● WHAT THE EXERCISE ASKS:
Write out all entries word for word.

◇ ◇ ◇ ◇

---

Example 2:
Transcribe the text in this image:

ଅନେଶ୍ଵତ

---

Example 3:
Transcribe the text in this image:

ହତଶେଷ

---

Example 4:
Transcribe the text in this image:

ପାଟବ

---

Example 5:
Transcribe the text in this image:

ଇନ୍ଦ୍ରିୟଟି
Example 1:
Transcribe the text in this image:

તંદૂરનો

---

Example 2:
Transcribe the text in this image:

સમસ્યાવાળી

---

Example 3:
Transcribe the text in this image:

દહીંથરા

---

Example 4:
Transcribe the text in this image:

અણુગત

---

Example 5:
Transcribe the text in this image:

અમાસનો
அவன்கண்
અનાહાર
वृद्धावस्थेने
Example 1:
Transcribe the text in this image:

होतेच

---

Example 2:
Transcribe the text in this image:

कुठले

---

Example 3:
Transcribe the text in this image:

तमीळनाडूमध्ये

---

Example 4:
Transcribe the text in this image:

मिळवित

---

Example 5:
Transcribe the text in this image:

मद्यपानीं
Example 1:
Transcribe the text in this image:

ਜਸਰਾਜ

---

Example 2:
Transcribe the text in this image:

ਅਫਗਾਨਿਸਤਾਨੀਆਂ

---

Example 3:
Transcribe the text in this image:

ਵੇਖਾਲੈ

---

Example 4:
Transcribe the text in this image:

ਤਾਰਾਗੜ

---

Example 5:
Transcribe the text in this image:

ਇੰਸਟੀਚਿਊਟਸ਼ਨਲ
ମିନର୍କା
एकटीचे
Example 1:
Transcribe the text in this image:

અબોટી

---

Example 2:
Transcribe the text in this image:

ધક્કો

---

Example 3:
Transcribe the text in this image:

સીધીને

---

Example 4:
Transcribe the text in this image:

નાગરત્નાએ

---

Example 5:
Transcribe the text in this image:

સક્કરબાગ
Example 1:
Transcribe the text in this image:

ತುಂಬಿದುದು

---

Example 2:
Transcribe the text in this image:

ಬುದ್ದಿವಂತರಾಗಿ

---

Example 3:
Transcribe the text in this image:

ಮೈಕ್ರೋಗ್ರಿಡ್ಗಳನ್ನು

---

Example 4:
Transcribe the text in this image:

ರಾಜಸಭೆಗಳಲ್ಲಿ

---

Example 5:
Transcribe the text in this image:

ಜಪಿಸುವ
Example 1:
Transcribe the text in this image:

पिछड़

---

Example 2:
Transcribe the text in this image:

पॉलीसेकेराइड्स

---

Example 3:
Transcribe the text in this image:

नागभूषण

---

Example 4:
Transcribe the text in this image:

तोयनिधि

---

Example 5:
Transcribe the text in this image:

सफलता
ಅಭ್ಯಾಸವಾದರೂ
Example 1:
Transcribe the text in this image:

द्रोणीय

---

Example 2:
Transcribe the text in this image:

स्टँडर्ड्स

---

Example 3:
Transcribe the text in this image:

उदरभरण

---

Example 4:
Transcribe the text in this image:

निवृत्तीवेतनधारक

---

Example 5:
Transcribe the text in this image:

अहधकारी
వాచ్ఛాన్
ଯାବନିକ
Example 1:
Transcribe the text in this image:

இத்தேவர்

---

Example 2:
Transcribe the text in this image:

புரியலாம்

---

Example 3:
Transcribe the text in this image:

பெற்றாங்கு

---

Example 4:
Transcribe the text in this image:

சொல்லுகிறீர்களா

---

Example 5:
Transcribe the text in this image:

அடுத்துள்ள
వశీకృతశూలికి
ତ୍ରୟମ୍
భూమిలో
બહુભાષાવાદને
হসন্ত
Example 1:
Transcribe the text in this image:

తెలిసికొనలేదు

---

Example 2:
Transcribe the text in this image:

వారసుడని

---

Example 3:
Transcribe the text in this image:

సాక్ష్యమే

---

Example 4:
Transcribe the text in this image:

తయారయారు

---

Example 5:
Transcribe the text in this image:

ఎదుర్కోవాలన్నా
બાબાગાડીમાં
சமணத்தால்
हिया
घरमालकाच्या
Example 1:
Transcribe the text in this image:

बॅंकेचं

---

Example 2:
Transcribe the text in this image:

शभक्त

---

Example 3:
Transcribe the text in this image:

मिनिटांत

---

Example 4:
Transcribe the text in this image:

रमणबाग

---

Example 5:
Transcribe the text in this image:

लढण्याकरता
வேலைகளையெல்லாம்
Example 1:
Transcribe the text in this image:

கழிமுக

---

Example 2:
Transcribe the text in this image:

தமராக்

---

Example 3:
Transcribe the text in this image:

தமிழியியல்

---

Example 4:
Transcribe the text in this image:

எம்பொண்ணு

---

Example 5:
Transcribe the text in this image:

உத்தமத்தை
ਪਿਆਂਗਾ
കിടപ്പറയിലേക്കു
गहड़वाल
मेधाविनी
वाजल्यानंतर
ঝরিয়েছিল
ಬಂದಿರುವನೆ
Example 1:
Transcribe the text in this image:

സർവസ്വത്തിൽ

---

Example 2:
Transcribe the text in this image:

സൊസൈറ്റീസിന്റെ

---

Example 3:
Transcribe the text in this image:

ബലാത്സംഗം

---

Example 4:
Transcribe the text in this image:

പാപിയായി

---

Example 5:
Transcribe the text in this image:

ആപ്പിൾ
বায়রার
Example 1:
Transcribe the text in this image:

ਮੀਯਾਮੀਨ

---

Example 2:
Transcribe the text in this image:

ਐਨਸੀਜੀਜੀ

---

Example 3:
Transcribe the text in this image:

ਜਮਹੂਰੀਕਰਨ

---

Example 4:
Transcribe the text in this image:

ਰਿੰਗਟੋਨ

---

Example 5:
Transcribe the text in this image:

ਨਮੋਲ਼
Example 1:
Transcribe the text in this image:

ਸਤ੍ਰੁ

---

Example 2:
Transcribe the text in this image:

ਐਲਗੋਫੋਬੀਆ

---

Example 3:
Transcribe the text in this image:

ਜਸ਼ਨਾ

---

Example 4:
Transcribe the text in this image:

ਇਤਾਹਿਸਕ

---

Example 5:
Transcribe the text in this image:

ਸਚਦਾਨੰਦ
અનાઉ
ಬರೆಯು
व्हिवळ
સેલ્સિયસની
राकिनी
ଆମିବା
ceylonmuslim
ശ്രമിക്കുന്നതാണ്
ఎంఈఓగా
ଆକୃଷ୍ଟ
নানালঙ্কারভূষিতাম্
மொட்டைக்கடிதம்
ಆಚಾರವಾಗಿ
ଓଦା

◇ ◇ ◇ ◇

● WRITTEN ANSWER:
---

Example 2:
Transcribe the text in this image:

ଅନେଶ୍ଵତ

---

Example 3:
Transcribe the text in this image:

ହତଶେଷ

---

Example 4:
Transcribe the text in this image:

ପାଟବ

---

Example 5:
Transcribe the text in this image:

ଇନ୍ଦ୍ରିୟଟି
Example 1:
Transcribe the text in this image:

તંદૂરનો

---

Example 2:
Transcribe the text in this image:

સમસ્યાવાળી

---

Example 3:
Transcribe the text in this image:

દહીંથરા

---

Example 4:
Transcribe the text in this image:

અણુગત

---

Example 5:
Transcribe the text in this image:

અમાસનો
அவன்கண்
અનાહાર
वृद्धावस्थेने
Example 1:
Transcribe the text in this image:

होतेच

---

Example 2:
Transcribe the text in this image:

कुठले

---

Example 3:
Transcribe the text in this image:

तमीळनाडूमध्ये

---

Example 4:
Transcribe the text in this image:

मिळवित

---

Example 5:
Transcribe the text in this image:

मद्यपानीं
Example 1:
Transcribe the text in this image:

ਜਸਰਾਜ

---

Example 2:
Transcribe the text in this image:

ਅਫਗਾਨਿਸਤਾਨੀਆਂ

---

Example 3:
Transcribe the text in this image:

ਵੇਖਾਲੈ

---

Example 4:
Transcribe the text in this image:

ਤਾਰਾਗੜ

---

Example 5:
Transcribe the text in this image:

ਇੰਸਟੀਚਿਊਟਸ਼ਨਲ
ମିନର୍କା
एकटीचे
Example 1:
Transcribe the text in this image:

અબોટી

---

Example 2:
Transcribe the text in this image:

ધક્કો

---

Example 3:
Transcribe the text in this image:

સીધીને

---

Example 4:
Transcribe the text in this image:

નાગરત્નાએ

---

Example 5:
Transcribe the text in this image:

સક્કરબાગ
Example 1:
Transcribe the text in this image:

ತುಂಬಿದುದು

---

Example 2:
Transcribe the text in this image:

ಬುದ್ದಿವಂತರಾಗಿ

---

Example 3:
Transcribe the text in this image:

ಮೈಕ್ರೋಗ್ರಿಡ್ಗಳನ್ನು

---

Example 4:
Transcribe the text in this image:

ರಾಜಸಭೆಗಳಲ್ಲಿ

---

Example 5:
Transcribe the text in this image:

ಜಪಿಸುವ
Example 1:
Transcribe the text in this image:

पिछड़

---

Example 2:
Transcribe the text in this image:

पॉलीसेकेराइड्स

---

Example 3:
Transcribe the text in this image:

नागभूषण

---

Example 4:
Transcribe the text in this image:

तोयनिधि

---

Example 5:
Transcribe the text in this image:

सफलता
ಅಭ್ಯಾಸವಾದರೂ
Example 1:
Transcribe the text in this image:

द्रोणीय

---

Example 2:
Transcribe the text in this image:

स्टँडर्ड्स

---

Example 3:
Transcribe the text in this image:

उदरभरण

---

Example 4:
Transcribe the text in this image:

निवृत्तीवेतनधारक

---

Example 5:
Transcribe the text in this image:

अहधकारी
వాచ్ఛాన్
ଯାବନିକ
Example 1:
Transcribe the text in this image:

இத்தேவர்

---

Example 2:
Transcribe the text in this image:

புரியலாம்

---

Example 3:
Transcribe the text in this image:

பெற்றாங்கு

---

Example 4:
Transcribe the text in this image:

சொல்லுகிறீர்களா

---

Example 5:
Transcribe the text in this image:

அடுத்துள்ள
వశీకృతశూలికి
ତ୍ରୟମ୍
భూమిలో
બહુભાષાવાદને
হসন্ত
Example 1:
Transcribe the text in this image:

తెలిసికొనలేదు

---

Example 2:
Transcribe the text in this image:

వారసుడని

---

Example 3:
Transcribe the text in this image:

సాక్ష్యమే

---

Example 4:
Transcribe the text in this image:

తయారయారు

---

Example 5:
Transcribe the text in this image:

ఎదుర్కోవాలన్నా
બાબાગાડીમાં
சமணத்தால்
हिया
घरमालकाच्या
Example 1:
Transcribe the text in this image:

बॅंकेचं

---

Example 2:
Transcribe the text in this image:

शभक्त

---

Example 3:
Transcribe the text in this image:

मिनिटांत

---

Example 4:
Transcribe the text in this image:

रमणबाग

---

Example 5:
Transcribe the text in this image:

लढण्याकरता
வேலைகளையெல்லாம்
Example 1:
Transcribe the text in this image:

கழிமுக

---

Example 2:
Transcribe the text in this image:

தமராக்

---

Example 3:
Transcribe the text in this image:

தமிழியியல்

---

Example 4:
Transcribe the text in this image:

எம்பொண்ணு

---

Example 5:
Transcribe the text in this image:

உத்தமத்தை
ਪਿਆਂਗਾ
കിടപ്പറയിലേക്കു
गहड़वाल
मेधाविनी
वाजल्यानंतर
ঝরিয়েছিল
ಬಂದಿರುವನೆ
Example 1:
Transcribe the text in this image:

സർവസ്വത്തിൽ

---

Example 2:
Transcribe the text in this image:

സൊസൈറ്റീസിന്റെ

---

Example 3:
Transcribe the text in this image:

ബലാത്സംഗം

---

Example 4:
Transcribe the text in this image:

പാപിയായി

---

Example 5:
Transcribe the text in this image:

ആപ്പിൾ
বায়রার
Example 1:
Transcribe the text in this image:

ਮੀਯਾਮੀਨ

---

Example 2:
Transcribe the text in this image:

ਐਨਸੀਜੀਜੀ

---

Example 3:
Transcribe the text in this image:

ਜਮਹੂਰੀਕਰਨ

---

Example 4:
Transcribe the text in this image:

ਰਿੰਗਟੋਨ

---

Example 5:
Transcribe the text in this image:

ਨਮੋਲ਼
Example 1:
Transcribe the text in this image:

ਸਤ੍ਰੁ

---

Example 2:
Transcribe the text in this image:

ਐਲਗੋਫੋਬੀਆ

---

Example 3:
Transcribe the text in this image:

ਜਸ਼ਨਾ

---

Example 4:
Transcribe the text in this image:

ਇਤਾਹਿਸਕ

---

Example 5:
Transcribe the text in this image:

ਸਚਦਾਨੰਦ
અનાઉ
ಬರೆಯು
व्हिवळ
સેલ્સિયસની
राकिनी
ଆମିବା
ceylonmuslim
ശ്രമിക്കുന്നതാണ്
ఎంఈఓగా
ଆକୃଷ୍ଟ
নানালঙ্কারভূষিতাম্
மொட்டைக்கடிதம்
ಆಚಾರವಾಗಿ
ଓଦା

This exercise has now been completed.